* _STATED EXERCISE_: Reproduce every line of the listing below, changing nothing.
################
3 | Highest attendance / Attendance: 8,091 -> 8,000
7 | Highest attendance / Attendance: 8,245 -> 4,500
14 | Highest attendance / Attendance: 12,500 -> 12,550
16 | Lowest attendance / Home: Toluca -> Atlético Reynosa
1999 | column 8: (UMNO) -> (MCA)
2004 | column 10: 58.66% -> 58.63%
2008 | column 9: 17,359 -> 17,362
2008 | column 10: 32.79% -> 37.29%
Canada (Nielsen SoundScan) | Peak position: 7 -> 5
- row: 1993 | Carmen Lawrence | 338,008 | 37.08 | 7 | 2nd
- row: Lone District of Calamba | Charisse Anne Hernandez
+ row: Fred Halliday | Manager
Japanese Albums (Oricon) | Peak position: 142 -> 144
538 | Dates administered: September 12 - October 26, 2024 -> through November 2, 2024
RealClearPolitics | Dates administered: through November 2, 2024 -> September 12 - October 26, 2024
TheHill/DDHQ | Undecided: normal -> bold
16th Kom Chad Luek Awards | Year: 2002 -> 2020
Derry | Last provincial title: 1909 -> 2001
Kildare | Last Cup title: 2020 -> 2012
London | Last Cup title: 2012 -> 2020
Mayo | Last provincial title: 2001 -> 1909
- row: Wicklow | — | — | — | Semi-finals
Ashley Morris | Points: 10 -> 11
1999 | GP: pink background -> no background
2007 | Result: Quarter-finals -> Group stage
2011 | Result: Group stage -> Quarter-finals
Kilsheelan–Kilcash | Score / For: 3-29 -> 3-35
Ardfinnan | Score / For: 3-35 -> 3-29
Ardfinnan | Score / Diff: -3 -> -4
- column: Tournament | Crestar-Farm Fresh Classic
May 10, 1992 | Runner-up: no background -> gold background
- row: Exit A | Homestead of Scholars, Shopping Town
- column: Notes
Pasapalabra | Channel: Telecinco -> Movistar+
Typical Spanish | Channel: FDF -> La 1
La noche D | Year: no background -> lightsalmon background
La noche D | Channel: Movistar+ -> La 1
################
* _WRITTEN SOLUTION_:
3 | Highest attendance / Attendance: 8,091 -> 8,000
7 | Highest attendance / Attendance: 8,245 -> 4,500
14 | Highest attendance / Attendance: 12,500 -> 12,550
16 | Lowest attendance / Home: Toluca -> Atlético Reynosa
1999 | column 8: (UMNO) -> (MCA)
2004 | column 10: 58.66% -> 58.63%
2008 | column 9: 17,359 -> 17,362
2008 | column 10: 32.79% -> 37.29%
Canada (Nielsen SoundScan) | Peak position: 7 -> 5
- row: 1993 | Carmen Lawrence | 338,008 | 37.08 | 7 | 2nd
- row: Lone District of Calamba | Charisse Anne Hernandez
+ row: Fred Halliday | Manager
Japanese Albums (Oricon) | Peak position: 142 -> 144
538 | Dates administered: September 12 - October 26, 2024 -> through November 2, 2024
RealClearPolitics | Dates administered: through November 2, 2024 -> September 12 - October 26, 2024
TheHill/DDHQ | Undecided: normal -> bold
16th Kom Chad Luek Awards | Year: 2002 -> 2020
Derry | Last provincial title: 1909 -> 2001
Kildare | Last Cup title: 2020 -> 2012
London | Last Cup title: 2012 -> 2020
Mayo | Last provincial title: 2001 -> 1909
- row: Wicklow | — | — | — | Semi-finals
Ashley Morris | Points: 10 -> 11
1999 | GP: pink background -> no background
2007 | Result: Quarter-finals -> Group stage
2011 | Result: Group stage -> Quarter-finals
Kilsheelan–Kilcash | Score / For: 3-29 -> 3-35
Ardfinnan | Score / For: 3-35 -> 3-29
Ardfinnan | Score / Diff: -3 -> -4
- column: Tournament | Crestar-Farm Fresh Classic
May 10, 1992 | Runner-up: no background -> gold background
- row: Exit A | Homestead of Scholars, Shopping Town
- column: Notes
Pasapalabra | Channel: Telecinco -> Movistar+
Typical Spanish | Channel: FDF -> La 1
La noche D | Year: no background -> lightsalmon background
La noche D | Channel: Movistar+ -> La 1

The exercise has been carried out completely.